Monday, April 7, 2014
"Substantial Inter-operability Challenges" impede "unity of command" on Texas Border
"He makes peace in your borders,
And fills you with the finest wheat."
[Author's note: Today's hearing covered both border security and second amendment issues; this post will cover border security, we'll cover the second amendment in a separate post.]
Texas State Capitol -- Earlier today, we attended an interim hearing of the Texas Senate committee on Agriculture, Rural Affairs, and Homeland security. It was the most depressing and hilarious event we've attended in awhile. It highlights how government can't even get the things it's supposed to do right.
The two quotes in the title were from Brigadier General Patrick Hamilton (Texas National Guard). In other words, you have a bunch of state and federal agencies with different sources of funding and accountable to no one not talking to each other and accomplishing nothing. This creates a situation where the cartels are able to monitor our communications, but friendlies in different government agencies cannot communicate with each other.
Next up were Tom Krampitz (General Council, Texas Border Prosecutors Unit) and Jaime Esparza (District Attorney, El Paso County), who outlined the efforts of prosecutors in the border region.
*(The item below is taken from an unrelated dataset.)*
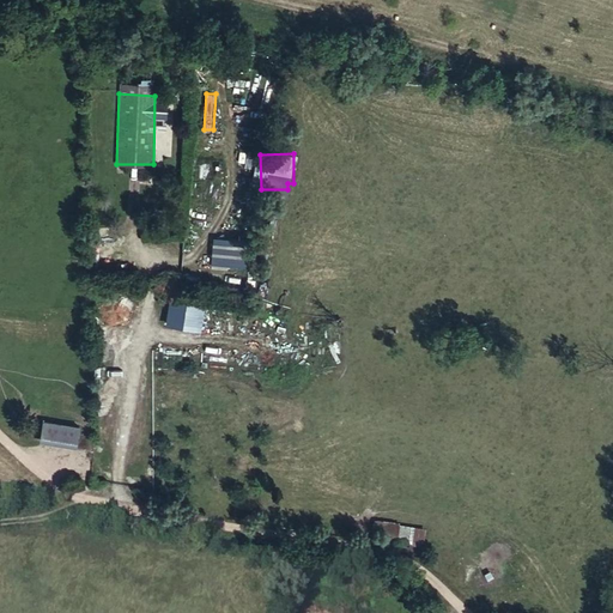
[(153,164),(116,164),(116,178),(152,180),(153,164)]
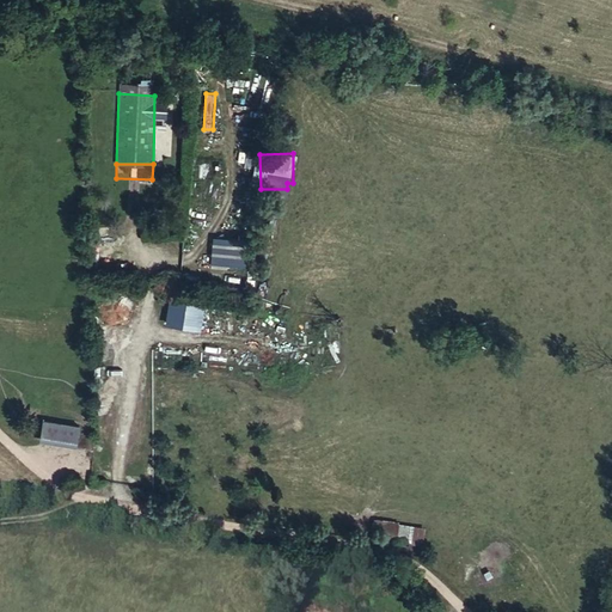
[(233,239),(230,263),(240,265),(244,240),(233,239)]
There are now 20 prosecutors embedded with DPS in South Texas. Esparza detailed efforts to get the various agencies communicating, which didn't happen before 2009. We suppose this is progress, but mostly we find this a textbook example of what a former Texas Governor called "the soft bigotry of low expectations." To his credit, Krampitz said they didn't need more money and that further appropriations would probably go to waste.
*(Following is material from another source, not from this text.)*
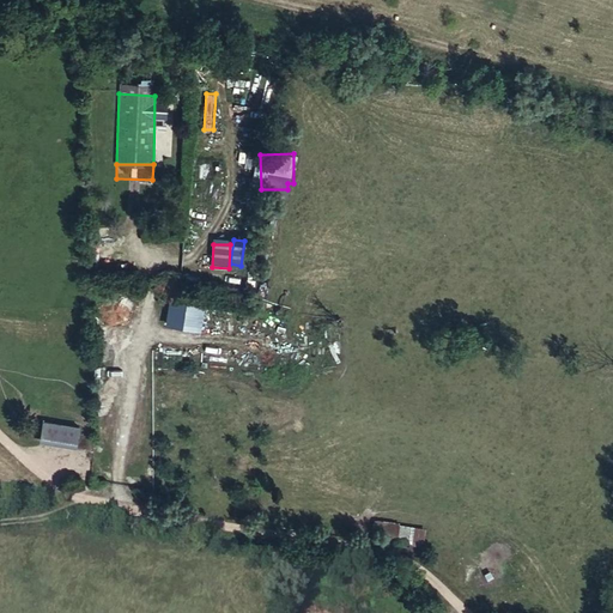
[(202,332),(208,299),(171,292),(167,325),(202,332)]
During public testimony, we were struck by the plight of Alton Moore. Mr. Moore, who grew up outside McAllen, moved to Austin two years ago when he had to abandon his 25 acre ranch a mile from the border. According to Mr. Moore, the cartels have overwhelmed the property to the point that it's no longer economically feasible to maintain. Mr. Moore explained that "the special operations are fruitless, they only catch 10%" of trafficked persons or drugs. Unfortunately, in his view (with which we concur), "the only people making money from the drug war are the cartels and cops."
Several members of the Texas Border Volunteers relayed their experiences. Multiple members reported seeing foreign military units moving at night in South Texas. It's also worth noting that Chinese is now the third most common language spoken in the area.
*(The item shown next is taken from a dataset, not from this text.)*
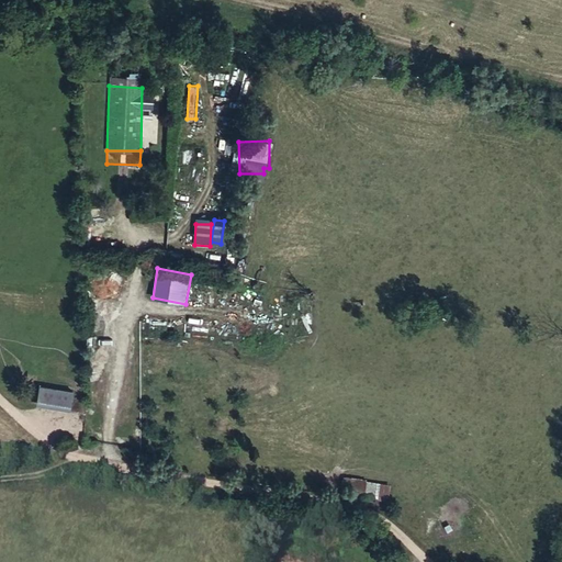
[(41,384),(36,405),(71,412),(76,391),(41,384)]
One final note: we were struck by the praise several people offered for the Office of the Governor. This stands in marked contrast to the bogus accusations that were thrown at Governor Perry during his last Presidential campaign. Rick Perry remains the best Governor in America.
Today's hearing illustrated the mess on our border. The state of Texas deserves credit for stepping into the void where the federal government has willfully failed. Unfortunately, until the assets we have already deployed are utilized properly, any expansion of 'border security' operations will be pointless.